----- Fragmento del documento

En Galmés, lector y traductor de clásicos, son reconocibles presupuestos básicos de la posmodernidad (fenómeno que aún está siendo y que pone en tela de juicio cualquier intento por definirlo): indefinición de fronteras genéricas, integración de lo pop, lo masivo y lo culto, muerte de ideas tales como "perfección" y "originalidad" en el texto artístico, que es también aceptar que la idea misma de "autor" es caduca. Como el profesor Goroztiaga y Adonis, Galmés no puede sino elegir la descanonización. Como los pintores de Necrocosmos, renegados de otro museo que no sea la calle (cita a la vanguardia).

 

DETRAS DE UN VIDRIO OSCURO. "Las emociones más fuertes de tu vida se las debes al cine", dice el protagonista de Final... o se lo dice su doble, el gitano Julián, que es soñado por él (o que lo sueña), porque en la atmósfera densa y evanescente de esta novela mayor todo puede ser posible, y nunca se sabe dónde

empieza o termina la cadena de sueños y soñadores, a manera de buñuelesco encanto de burgueses sin vida propia.

 

Ese empecinamiento por vivir otras vidas ya estaba en Necrocosmos cuyo personaje inventaba la existencia de esposa e hijos; adquiría ribetes fantásticos en "La noche del día menos pensado" del volumen homónimo; y alimentaba la grisura de la pareja de Las calandrias..., que no podía emular en la cotidianeidad la felicidad de los cortos publicitarios. Pero es en la última novela de Galmés —la de su personaje más pasivo y la que más "acciones" registra— donde el existir indirecto o vicario se manifiesta de principio a fin. El conformista López, enajenado por los mass media, y su alter ego Julián, pintor callejero, sueñan las vidas de hombres de mar, arriesgados y violentos. Hubiera sido un personaje onettiano si tuviera un poco de osadía o reservas de cinismo... En su lugar, tiene la inconsistencia carnal del voyeur, todo ojos (o todo oídos) o todo imaginación. Igual que el Adonis "cabezota" de Las calandrias..., para quien el resto del cuerpo era innecesario apéndice. López es el espectador compulsivo de Zinnemann o de Bergman o cualquier otro desde el que pueda, con hilos mínimos, tender puentes a su historia, dándole sentido.

----------

Ejercicios:
**a)** Repite sin cambios el tramo del texto sobre Galmés que va desde "En Galmés, lector" hasta "a la vanguardia).".
**b)** Contesta con base en el texto sobre Galmés:
(i) ¿A qué se dedica Julián, el alter ego de López?
(ii) ¿Qué inventaba el personaje de Necrocosmos?
(iii) ¿Qué no podía igualar en la vida diaria la pareja de Las calandrias...?
Para resolver esto basta con el texto sobre Galmés.

----- Datos disponibles

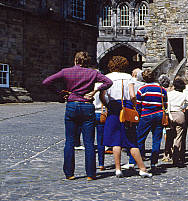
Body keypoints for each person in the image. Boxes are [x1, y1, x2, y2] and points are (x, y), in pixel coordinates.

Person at [42, 51, 113, 180]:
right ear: (87, 62)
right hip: (87, 105)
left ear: (75, 60)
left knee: (70, 141)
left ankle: (69, 173)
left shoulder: (66, 71)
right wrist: (95, 90)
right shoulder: (93, 73)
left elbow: (46, 82)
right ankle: (91, 174)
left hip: (72, 104)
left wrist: (60, 93)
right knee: (89, 142)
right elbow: (108, 82)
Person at [101, 56, 152, 178]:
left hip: (113, 107)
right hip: (127, 107)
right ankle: (142, 168)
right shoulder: (129, 78)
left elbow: (102, 96)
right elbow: (132, 95)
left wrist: (107, 105)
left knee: (115, 140)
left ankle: (118, 169)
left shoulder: (107, 78)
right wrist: (134, 107)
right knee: (132, 140)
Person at [135, 69, 168, 170]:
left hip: (146, 115)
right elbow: (165, 105)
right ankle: (154, 162)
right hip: (158, 115)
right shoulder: (162, 90)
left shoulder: (142, 90)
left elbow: (138, 105)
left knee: (140, 139)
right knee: (156, 140)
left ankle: (139, 161)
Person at [165, 77, 188, 165]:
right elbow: (186, 105)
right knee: (178, 137)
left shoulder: (169, 94)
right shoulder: (183, 95)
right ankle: (176, 156)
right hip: (179, 114)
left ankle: (168, 154)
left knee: (169, 135)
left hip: (171, 114)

----------

Respuestas:
**a)**
En Galmés, lector y traductor de clásicos, son reconocibles presupuestos básicos de la posmodernidad (fenómeno que aún está siendo y que pone en tela de juicio cualquier intento por definirlo): indefinición de fronteras genéricas, integración de lo pop, lo masivo y lo culto, muerte de ideas tales como "perfección" y "originalidad" en el texto artístico, que es también aceptar que la idea misma de "autor" es caduca. Como el profesor Goroztiaga y Adonis, Galmés no puede sino elegir la descanonización. Como los pintores de Necrocosmos, renegados de otro museo que no sea la calle (cita a la vanguardia).

**b)**
(i) Es pintor callejero.
(ii) La existencia de esposa e hijos.
(iii) La felicidad de los cortos publicitarios.